Impossível admitir tamanho precedente atribuindo plenos poderes ao Executivo e colocando o presidente acima até da própria da Constituição. Resultado: o Tribunal Federal de Apelações de San Francisco negou o recurso do governo. Essa batalha judiciária pode ir até à Corte Suprema.

Enquanto isso, milhares de pessoas estão aproveitando a brecha para voltar ou entrar nos Estados Unidos. E ainda por cima, ajudados pelo Departamento de Estado e até pela Homeland Security, a agência de segurança interna e as autoridades alfandegárias. Espantoso o legalismo e a disciplina destas administrações, que reabriram as fronteiras imediatamente, poucos minutos depois da decisão do primeiro juiz, enfrentando a ira da Casa Branca.

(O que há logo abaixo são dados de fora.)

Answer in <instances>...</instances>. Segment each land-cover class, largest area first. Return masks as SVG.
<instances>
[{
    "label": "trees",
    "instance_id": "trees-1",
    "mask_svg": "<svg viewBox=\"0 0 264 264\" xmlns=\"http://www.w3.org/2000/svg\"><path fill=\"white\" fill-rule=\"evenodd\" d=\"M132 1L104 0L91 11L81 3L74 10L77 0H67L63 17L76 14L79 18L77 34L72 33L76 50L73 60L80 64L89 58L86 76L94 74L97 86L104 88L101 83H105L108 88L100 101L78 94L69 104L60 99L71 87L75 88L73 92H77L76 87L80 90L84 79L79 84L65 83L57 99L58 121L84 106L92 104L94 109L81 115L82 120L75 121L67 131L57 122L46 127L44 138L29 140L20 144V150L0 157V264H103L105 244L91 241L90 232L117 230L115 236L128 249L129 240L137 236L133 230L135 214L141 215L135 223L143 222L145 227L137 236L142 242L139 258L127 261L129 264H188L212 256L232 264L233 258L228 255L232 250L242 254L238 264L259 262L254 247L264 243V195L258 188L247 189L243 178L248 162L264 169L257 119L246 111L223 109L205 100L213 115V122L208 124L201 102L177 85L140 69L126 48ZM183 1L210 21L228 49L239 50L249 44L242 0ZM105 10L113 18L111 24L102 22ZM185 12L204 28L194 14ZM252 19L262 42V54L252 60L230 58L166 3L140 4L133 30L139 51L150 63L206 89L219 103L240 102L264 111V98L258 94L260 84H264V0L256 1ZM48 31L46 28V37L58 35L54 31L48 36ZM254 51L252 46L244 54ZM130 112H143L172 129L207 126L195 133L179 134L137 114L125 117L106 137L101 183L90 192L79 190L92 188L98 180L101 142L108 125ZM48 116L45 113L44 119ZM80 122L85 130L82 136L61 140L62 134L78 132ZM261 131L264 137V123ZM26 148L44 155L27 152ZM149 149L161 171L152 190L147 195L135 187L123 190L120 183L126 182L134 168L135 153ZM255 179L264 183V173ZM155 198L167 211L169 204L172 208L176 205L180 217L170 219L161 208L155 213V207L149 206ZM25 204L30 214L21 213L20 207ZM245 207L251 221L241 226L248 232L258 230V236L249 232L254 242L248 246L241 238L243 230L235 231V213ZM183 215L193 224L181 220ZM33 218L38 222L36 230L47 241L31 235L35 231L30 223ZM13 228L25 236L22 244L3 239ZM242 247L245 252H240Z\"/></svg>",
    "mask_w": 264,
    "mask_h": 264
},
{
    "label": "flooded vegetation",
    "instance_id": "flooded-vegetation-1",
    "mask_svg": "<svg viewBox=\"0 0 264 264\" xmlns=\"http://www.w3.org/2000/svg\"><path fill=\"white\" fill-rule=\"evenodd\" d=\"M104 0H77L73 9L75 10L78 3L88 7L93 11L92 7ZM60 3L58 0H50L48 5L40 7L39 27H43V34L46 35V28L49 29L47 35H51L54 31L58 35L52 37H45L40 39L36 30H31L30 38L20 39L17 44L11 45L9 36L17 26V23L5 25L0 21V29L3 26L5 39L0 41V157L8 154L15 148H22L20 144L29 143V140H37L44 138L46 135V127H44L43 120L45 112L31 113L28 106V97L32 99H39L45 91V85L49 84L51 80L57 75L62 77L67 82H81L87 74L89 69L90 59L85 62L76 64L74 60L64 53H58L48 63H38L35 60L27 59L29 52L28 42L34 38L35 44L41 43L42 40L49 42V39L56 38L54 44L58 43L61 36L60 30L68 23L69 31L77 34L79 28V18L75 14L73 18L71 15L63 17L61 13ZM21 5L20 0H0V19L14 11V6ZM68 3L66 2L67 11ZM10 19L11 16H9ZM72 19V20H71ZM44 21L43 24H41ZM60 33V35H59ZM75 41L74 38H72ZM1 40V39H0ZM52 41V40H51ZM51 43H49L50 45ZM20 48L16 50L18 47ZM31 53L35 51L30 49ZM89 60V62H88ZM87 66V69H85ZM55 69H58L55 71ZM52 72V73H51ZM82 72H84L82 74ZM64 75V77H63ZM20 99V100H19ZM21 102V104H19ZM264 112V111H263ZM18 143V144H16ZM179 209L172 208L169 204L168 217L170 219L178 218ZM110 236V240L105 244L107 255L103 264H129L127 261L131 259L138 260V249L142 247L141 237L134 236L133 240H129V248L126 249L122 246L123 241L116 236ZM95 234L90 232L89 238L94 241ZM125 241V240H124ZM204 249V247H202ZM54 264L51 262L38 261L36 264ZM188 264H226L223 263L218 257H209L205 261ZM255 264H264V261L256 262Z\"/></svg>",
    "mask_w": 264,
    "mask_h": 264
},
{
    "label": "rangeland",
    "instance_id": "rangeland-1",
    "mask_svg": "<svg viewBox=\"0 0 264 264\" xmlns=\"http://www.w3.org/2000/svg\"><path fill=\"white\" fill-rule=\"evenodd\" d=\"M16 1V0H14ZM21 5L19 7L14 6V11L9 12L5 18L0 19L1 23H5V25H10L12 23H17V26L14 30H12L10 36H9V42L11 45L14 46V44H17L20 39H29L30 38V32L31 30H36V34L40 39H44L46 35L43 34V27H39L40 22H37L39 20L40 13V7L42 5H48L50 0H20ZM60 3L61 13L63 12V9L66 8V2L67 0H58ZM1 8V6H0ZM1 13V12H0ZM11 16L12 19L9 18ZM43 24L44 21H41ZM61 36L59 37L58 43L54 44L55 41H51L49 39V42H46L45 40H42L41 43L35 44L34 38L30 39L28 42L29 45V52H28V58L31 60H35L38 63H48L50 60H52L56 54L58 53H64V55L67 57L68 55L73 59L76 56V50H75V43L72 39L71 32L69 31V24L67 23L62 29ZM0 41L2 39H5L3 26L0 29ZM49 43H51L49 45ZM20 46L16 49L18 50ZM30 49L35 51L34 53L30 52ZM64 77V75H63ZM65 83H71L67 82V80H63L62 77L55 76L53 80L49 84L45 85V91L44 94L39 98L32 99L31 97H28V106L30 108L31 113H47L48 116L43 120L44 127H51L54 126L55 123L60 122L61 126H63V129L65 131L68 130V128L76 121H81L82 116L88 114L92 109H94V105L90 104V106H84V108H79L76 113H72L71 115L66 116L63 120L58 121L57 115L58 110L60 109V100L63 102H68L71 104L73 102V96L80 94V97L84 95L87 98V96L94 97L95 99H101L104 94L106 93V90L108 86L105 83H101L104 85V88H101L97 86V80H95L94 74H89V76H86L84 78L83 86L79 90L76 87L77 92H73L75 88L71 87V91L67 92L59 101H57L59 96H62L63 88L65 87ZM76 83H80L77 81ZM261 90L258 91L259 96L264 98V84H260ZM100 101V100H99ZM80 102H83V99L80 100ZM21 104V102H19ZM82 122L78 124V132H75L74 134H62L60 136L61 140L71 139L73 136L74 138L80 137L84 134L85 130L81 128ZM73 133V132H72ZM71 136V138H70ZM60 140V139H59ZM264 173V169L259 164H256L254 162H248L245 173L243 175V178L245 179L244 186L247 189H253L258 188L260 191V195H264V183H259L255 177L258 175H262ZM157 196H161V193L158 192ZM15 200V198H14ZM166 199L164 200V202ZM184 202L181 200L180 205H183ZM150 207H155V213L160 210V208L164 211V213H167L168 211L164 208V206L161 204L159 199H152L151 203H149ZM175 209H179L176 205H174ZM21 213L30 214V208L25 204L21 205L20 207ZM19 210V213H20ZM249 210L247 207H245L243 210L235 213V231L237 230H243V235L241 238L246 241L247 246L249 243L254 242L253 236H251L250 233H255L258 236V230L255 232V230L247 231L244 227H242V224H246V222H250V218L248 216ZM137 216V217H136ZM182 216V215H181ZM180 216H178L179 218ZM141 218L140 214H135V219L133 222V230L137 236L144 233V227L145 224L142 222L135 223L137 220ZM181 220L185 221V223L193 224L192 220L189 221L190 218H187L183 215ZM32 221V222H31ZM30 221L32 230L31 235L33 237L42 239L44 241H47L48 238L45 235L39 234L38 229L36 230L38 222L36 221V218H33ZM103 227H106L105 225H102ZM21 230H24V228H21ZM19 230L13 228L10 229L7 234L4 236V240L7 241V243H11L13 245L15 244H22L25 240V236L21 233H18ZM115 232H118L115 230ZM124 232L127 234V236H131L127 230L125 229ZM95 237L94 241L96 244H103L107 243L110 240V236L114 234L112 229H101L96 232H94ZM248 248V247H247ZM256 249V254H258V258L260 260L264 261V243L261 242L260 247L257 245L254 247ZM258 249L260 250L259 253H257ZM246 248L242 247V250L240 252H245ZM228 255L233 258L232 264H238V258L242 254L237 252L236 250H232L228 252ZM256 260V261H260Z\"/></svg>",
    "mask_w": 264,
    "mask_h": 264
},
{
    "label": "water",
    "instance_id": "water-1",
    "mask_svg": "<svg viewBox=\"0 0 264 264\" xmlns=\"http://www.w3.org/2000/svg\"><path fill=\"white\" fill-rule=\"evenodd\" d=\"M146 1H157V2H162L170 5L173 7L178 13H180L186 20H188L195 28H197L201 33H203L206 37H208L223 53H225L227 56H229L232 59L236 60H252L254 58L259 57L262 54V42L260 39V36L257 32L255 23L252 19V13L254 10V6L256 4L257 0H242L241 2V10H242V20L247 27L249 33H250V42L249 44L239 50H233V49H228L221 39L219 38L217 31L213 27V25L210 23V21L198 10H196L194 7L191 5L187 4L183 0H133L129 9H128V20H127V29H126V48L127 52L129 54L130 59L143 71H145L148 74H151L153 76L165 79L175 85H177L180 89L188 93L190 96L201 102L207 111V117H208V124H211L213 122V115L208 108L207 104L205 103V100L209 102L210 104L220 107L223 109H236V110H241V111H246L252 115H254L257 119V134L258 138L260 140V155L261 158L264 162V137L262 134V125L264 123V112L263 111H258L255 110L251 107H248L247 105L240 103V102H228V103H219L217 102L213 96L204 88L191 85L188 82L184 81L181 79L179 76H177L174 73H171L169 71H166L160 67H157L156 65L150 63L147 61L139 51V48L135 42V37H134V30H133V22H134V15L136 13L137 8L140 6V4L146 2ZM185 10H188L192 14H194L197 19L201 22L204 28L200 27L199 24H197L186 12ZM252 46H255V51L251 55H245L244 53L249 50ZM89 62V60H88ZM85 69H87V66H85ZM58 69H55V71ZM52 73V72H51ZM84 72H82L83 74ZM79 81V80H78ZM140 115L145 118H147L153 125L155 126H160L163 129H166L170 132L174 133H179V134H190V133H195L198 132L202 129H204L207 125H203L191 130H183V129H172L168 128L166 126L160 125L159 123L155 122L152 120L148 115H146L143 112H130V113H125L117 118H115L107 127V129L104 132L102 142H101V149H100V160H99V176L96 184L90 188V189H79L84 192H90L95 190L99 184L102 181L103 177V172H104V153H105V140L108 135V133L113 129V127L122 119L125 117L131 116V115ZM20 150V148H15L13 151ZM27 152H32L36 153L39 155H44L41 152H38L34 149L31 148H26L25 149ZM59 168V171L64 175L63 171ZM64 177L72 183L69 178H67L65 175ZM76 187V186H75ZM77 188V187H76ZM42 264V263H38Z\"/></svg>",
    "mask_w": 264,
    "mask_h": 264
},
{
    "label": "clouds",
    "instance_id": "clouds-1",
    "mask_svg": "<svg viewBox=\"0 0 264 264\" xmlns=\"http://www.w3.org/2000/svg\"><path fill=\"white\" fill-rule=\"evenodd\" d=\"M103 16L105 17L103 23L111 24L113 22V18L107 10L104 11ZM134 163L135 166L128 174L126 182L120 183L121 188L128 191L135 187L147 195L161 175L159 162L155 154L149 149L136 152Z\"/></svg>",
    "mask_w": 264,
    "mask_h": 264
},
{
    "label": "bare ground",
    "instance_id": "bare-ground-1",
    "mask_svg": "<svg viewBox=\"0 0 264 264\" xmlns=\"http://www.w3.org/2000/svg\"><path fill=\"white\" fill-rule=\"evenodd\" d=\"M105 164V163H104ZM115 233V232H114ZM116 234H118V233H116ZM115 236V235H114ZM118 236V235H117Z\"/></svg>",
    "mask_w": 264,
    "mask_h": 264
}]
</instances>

O problema para Trump não é só o Judiciário. Dezenas de milhares de americanos, foram para os aeroportos para protestar contra o decreto e acolher as pessoas banidas. Mais de mil diplomatas colocaram o nome num abaixo-assinado rechaçando a decisão presidencial, apesar da ameaça de serem despedidos. Empresários importantes e governadores de vários Estados da Federação criticaram abertamente o despacho do governo. Não há dia sem manifestações nas grandes cidades americanas.

Tensão política em alta voltagem

A tensão política é tão forte que várias lideranças do Partido Republicano que controlam o Congresso, já começam a falar mal das atitudes do magnata-presidente. E já estão preocupados com as eleições legislativas daqui a dois anos. Frente ao clima de rebeldia, Trump está tentando alisar a cabecinha dos dirigentes republicanos tradicionalmente preocupados com a imagem e poderio internacional dos Estados Unidos.

Abandonando suas posições passadas – por enquanto pelo menos – o novo presidente proclamou que não é contra o livre-comércio, que a continuação da colonização na Cisjordânia não é uma ideia tão boa assim e que, apesar de querer conversar com Vladimir Putin, não aceita a anexação da Criméia. Também deixou seu Secretário da Defesa declarar que a OTAN e a aliança com o Japão e a Coreia eram fundamentais para a segurança dos Estados Unidos, e que os problemas com a China deveriam ser resolvidos pela diplomacia e não pelas armas.

Trump ainda tem muito apoio numa parte da população, mas também está mobilizando, como nunca, uma enorme oposição. Será que um sujeito com um ego tão gigantesco e arrogante vai acabar entrando nos trilhos? Ou vai continuar batendo de cara com o resto das instituições e contra-poderes do país? Nesse caso, ele pode acabar mal. Mas no intermezzo, pode tocar fogo nos Estados Unidos e no mundo.